Il ginecologo in riferimento al piccolo nato con una ittiosi e abbandonato ai genitori aveva lasciato i suoi commenti su Facebook
Il Dipartimento di Ostetricia e Ginecologia dell'ospedale Sant'Anna di Torino ha proposto l'avvio di un procedimento disciplinare nei confronti di Silvio Viale per "non conformità del comportamento" al Regolamento disciplinare e al Codice etico. Il riferimento è alle affermazioni del medico su Giovannino, il bimbo affetto da una rara malattia congenita, la Ittiosi Arlecchino, abbandonato dai genitori in ospedale. "Non ho fatto uscire io la notizia e non ho rivelato particolari riservati", si difende il medico. "In attesa degli sviluppi confermo parola per parola il senso complessivo dei miei post, in cui non vi è alcuna violazione della 'tutela della riservatezza' e vi è un profondo 'rispetto delle persone coinvolte e delle situazioni di sofferenza'. L'immagine dell'Azienda, qualunque essa sia per questa vicenda, non è stata da me danneggiata in alcun modo". Silvio Viale commenta così l'avvio del procedimento disciplinare, che gli è stato notificato oggi in relazione alla vicenda di Giovannino, il bimbo gravemente malato abbandonato in ospedale
"Chiunque di noi, potendo conoscere la diagnosi durante la gravidanza, abortirebbe – aveva scritto sui social il ginecologo Silvio Viale, esponente dei Radicali - C'è da sperare che non sopravviva, mentre bisogna garantire un'assistenza adeguata per il periodo che dovesse sfuggire alla morte".

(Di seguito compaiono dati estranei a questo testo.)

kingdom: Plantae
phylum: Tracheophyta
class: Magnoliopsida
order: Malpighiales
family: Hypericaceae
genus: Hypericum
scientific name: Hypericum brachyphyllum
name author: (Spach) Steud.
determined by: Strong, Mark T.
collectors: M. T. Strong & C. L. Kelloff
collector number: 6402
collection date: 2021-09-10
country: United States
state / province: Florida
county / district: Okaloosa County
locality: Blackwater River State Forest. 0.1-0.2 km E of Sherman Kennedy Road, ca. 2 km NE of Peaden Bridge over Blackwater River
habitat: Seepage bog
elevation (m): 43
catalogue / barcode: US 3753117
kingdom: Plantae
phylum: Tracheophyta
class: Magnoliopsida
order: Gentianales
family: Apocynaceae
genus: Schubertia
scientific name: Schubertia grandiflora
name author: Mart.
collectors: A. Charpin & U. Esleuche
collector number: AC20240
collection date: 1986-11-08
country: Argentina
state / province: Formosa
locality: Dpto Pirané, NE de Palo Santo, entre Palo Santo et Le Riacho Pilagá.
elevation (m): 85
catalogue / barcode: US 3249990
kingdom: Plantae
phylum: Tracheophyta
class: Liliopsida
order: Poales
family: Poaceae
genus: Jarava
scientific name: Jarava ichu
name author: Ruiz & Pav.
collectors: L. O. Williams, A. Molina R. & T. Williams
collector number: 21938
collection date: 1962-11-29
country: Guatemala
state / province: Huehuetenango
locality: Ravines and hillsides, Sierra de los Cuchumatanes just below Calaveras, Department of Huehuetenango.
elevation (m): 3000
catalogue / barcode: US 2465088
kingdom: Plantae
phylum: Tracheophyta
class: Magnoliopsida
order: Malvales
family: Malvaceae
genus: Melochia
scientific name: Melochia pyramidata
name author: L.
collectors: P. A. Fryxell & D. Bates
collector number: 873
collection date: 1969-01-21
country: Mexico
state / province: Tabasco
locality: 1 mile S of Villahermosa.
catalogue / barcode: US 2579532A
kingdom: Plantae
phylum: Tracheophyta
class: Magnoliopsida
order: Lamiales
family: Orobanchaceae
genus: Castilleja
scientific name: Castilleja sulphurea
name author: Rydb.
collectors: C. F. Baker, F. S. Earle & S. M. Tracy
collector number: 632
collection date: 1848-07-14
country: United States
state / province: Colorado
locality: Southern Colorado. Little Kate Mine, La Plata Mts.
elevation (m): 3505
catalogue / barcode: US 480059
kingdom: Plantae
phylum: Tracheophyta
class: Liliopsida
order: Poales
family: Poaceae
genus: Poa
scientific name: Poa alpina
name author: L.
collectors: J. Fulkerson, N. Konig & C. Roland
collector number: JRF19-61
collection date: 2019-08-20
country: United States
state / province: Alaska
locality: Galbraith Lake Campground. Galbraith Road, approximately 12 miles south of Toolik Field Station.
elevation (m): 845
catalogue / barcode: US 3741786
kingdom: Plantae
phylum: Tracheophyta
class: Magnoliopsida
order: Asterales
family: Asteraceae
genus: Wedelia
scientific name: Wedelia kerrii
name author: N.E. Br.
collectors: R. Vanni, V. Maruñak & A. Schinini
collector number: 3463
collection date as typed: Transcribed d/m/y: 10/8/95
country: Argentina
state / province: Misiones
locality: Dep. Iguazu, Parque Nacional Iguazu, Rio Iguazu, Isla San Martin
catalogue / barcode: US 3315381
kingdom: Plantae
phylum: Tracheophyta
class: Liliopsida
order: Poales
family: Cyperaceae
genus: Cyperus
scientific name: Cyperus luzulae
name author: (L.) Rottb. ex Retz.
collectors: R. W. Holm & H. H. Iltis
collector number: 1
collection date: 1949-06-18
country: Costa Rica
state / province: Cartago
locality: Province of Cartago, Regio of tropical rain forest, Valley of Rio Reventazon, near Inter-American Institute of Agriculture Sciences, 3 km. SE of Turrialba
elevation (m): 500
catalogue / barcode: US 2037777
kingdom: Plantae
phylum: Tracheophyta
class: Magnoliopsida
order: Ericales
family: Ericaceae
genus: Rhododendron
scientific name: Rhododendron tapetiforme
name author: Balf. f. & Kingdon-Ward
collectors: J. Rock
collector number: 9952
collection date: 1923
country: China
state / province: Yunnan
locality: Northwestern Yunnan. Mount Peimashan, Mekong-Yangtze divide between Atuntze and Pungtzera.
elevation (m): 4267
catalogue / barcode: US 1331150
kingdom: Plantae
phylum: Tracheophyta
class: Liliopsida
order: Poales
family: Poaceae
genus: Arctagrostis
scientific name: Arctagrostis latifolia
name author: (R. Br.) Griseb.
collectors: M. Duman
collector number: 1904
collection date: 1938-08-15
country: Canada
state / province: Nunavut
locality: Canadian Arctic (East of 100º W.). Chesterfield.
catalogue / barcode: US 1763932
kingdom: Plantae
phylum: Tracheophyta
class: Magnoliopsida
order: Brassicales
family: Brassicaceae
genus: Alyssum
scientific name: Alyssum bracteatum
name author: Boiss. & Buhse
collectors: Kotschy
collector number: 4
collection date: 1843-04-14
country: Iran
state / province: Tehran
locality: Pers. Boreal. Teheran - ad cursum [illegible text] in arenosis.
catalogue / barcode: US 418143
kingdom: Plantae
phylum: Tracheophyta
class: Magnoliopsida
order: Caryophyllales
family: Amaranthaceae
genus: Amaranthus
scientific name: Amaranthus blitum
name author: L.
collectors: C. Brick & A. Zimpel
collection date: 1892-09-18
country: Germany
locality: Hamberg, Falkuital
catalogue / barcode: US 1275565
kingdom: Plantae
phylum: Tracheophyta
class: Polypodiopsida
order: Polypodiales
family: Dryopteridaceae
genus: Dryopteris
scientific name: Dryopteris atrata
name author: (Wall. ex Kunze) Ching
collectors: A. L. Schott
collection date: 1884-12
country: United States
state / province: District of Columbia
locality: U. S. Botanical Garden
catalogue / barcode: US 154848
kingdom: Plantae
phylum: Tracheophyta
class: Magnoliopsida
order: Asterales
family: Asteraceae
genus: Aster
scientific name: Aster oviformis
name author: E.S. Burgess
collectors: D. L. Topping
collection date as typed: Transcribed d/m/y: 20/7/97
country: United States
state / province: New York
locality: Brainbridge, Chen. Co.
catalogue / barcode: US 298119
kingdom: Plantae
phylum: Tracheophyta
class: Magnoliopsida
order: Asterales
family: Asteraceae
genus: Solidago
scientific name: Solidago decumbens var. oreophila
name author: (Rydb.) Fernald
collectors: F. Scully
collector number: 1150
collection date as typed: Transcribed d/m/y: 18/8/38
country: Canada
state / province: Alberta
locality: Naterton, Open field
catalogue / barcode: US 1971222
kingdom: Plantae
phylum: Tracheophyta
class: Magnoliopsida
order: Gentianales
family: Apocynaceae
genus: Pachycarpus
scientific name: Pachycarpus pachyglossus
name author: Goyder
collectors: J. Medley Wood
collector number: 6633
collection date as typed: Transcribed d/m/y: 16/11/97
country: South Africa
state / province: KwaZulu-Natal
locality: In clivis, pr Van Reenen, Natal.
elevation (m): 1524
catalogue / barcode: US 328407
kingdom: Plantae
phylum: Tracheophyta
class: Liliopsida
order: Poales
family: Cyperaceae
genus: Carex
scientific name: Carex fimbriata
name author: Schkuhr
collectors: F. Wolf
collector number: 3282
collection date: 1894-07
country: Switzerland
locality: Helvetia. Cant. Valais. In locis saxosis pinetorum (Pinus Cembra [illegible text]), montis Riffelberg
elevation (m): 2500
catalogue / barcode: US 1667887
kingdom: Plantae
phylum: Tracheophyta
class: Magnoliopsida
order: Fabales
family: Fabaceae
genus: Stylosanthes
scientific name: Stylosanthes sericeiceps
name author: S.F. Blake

Un provvedimento che, scrive ancora Viale su Facebook dopo la decisione dell’ospedale, "è una cosa pretestuosa ma seria. Di fronte all'esplodere di commenti ingiusti, fuorvianti e colpevolizzanti verso i genitori - dice -, ho ritenuto fosse un dovere deontologico e umano intervenire sulle implicazioni di casi di questa gravità, anche in relazione al mio impegno politico nel campo dei diritti civili. In particolare - precisa - mi è sembrato doveroso correggere la fuga di notizie, che si trattasse di una fecondazione eterologa, circostanza falsa che veniva utilizzata per mettere ancora di più alla gogna i genitori e per articoli astiosi verso la fecondazione eterologa. Per fortuna - conclude - siamo in uno Stato di Diritto ed essere dipendente non cancella i diritti civili e io ho mantenuto, come sempre, distinto il medico dal politico".